PAGE TEXT =>
When you write something down, it’s important that the people who read it will understand what you actually meant. But language can be ambiguous. If we say in English, “two times three squared”, do we mean that:
  • \(2\) is multiplied by \(3\text{,}\) and then the result is squared? That would mean first we have \(6\text{,}\) and then we square \(6\) to end with \(36\text{.}\)
  • Or that \(2\) is multiplied by “three squared”? That would mean first we square \(3\) to get \(9\text{,}\) and then we multiply by \(2\) to end with \(18\text{.}\)
So it makes a difference, and the English phrase “two times three squared” is arguably ambiguous.
English is allowed to be ambiguous. But math needs to be unambiguous and mean the same thing for everyone who reads it. So for this reason, there are some rules that we’ve all agreed to that control what a math expression really means. These rules are called the “order of operations”, which we review here.

WORK ORDER 1 => Using the passage on order of operations, explain in one to three sentences why people have agreed on rules that control what a math expression means.
WORK ORDER 2 => Transcribe the part of the passage on order of operations starting at "When you write" and ending at "is arguably ambiguous.".
Base your work only on the text above.

Saved data entries

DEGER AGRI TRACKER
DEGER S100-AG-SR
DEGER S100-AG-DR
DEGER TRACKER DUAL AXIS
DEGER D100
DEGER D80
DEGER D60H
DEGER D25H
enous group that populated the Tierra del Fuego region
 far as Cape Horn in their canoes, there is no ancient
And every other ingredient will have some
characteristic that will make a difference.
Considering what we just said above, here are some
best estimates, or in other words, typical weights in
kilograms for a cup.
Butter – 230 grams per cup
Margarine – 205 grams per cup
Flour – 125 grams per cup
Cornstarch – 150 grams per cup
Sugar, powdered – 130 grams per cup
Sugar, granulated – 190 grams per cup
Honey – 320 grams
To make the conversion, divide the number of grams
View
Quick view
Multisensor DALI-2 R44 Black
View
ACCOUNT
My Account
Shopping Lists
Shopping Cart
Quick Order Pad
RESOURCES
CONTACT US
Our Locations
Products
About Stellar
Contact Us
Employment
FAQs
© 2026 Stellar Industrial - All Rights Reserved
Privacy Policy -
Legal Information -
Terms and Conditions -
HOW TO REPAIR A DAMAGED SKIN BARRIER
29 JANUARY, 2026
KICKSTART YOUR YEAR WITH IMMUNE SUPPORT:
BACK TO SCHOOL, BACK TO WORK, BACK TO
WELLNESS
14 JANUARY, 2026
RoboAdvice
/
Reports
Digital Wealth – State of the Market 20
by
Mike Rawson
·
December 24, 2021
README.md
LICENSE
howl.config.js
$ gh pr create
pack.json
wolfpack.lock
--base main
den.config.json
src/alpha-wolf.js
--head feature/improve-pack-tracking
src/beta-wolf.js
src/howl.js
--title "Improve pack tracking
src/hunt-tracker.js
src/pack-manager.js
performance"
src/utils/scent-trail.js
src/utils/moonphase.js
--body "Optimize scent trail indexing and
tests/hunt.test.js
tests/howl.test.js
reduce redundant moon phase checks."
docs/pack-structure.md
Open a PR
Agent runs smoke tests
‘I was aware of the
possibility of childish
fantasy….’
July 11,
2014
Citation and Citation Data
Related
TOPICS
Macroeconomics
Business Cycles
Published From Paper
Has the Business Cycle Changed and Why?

EXERCISE ANSWER 1 => English is allowed to be ambiguous, but math needs to be unambiguous and mean the same thing for everyone who reads it. A phrase like "two times three squared" could give either 36 or 18 depending on how it is read. The agreed rules, called the "order of operations," settle which meaning is intended.

EXERCISE ANSWER 2 =>
When you write something down, it’s important that the people who read it will understand what you actually meant. But language can be ambiguous. If we say in English, “two times three squared”, do we mean that:
  • \(2\) is multiplied by \(3\text{,}\) and then the result is squared? That would mean first we have \(6\text{,}\) and then we square \(6\) to end with \(36\text{.}\)
  • Or that \(2\) is multiplied by “three squared”? That would mean first we square \(3\) to get \(9\text{,}\) and then we multiply by \(2\) to end with \(18\text{.}\)
So it makes a difference, and the English phrase “two times three squared” is arguably ambiguous.